MacMaster called his writing process "the diet": "When you have a chance, when you're not on tour, ... you go home and you're not drinking and you're not getting stoned, you're not doing anything but reading and writing." Then you "regurgitate that in your own way." For the upcoming Quicksilver Sunbeam, MacMaster said, his diet included Hemingway and poetry by Bukowski, and the songs reflect a dichotomy of the road - both the romance and realities. (The Romany Rye, Paste magazine wrote, "embodies a sound that recalls an America viewed through a road-trip car window.")

After he released Highway 1, MacMaster assembled a proper band. Kings of Leon's Matthew Followill has championed the Romany Rye, and he even put up half the money for its tour van. And Quicksilver Sunbeam is ready to go. (The Rolling Stone contest put label-shopping on hold; Atlantic has an option to sign participants.)

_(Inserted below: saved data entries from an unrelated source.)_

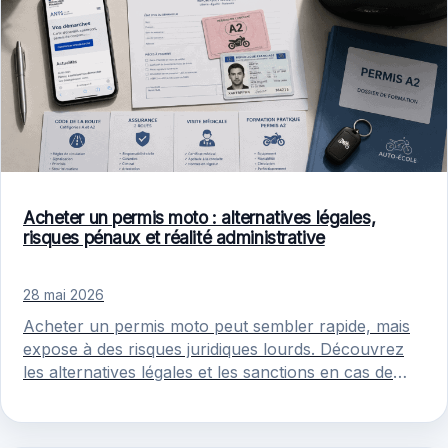
Acheter un permis moto : alternatives légales,
risques pénaux et réalité administrative
28 mai 2026
Acheter un permis moto peut sembler rapide, mais
expose à des risques juridiques lourds. Découvrez
les alternatives légales et les sanctions en cas de
fraude.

While Highway 1 was essentially a solo record, the new one makes room for MacMaster's collaborators. There's "more of an overall focus on the interaction between the playing," he said. "We needed to really figure out a place a time and place for each individual member to shine, and really be a band."

MacMaster said that the Romany Rye initially chose not to participate in the Rolling Stone cover contest (RollingStone.com/choosethecover), fearing a stigma of being a "contest band." ("'They didn't make it there on their own.' ... Just that whole American Idol mindset," MacMaster said. "Maybe it was just pride on my end.")

But the band reconsidered and made it to the second round. "It's a lot of free press," MacMaster said. "And these days it doesn't really matter how you get in front of people."

Based on Tweets and Facebook "likes," it appeared unlikely early this week that the Romany Rye will advance beyond the round of eight. (Third-round participants will be announced April 27.) And MacMaster said that's fine with him, calling it "more of a win-win situation for us anyways. ... We don't really want to end up anywhere that they would want us to end up."

The Daytrotter Barnstormer tour comes to the Codfish Hollow Barn (3437 288th Avenue in Maquoketa, Iowa) on Saturday, April 30. Performers include Sondre Lerche, Guards, the Romany Rye, Keegan DeWitt, ARMS, Mike & the Moonpies, and Hands. The show starts at 6 p.m., and tickets are $15 in advance and $20 at the door. For tickets and more information, visit RCReader.com/y/barn.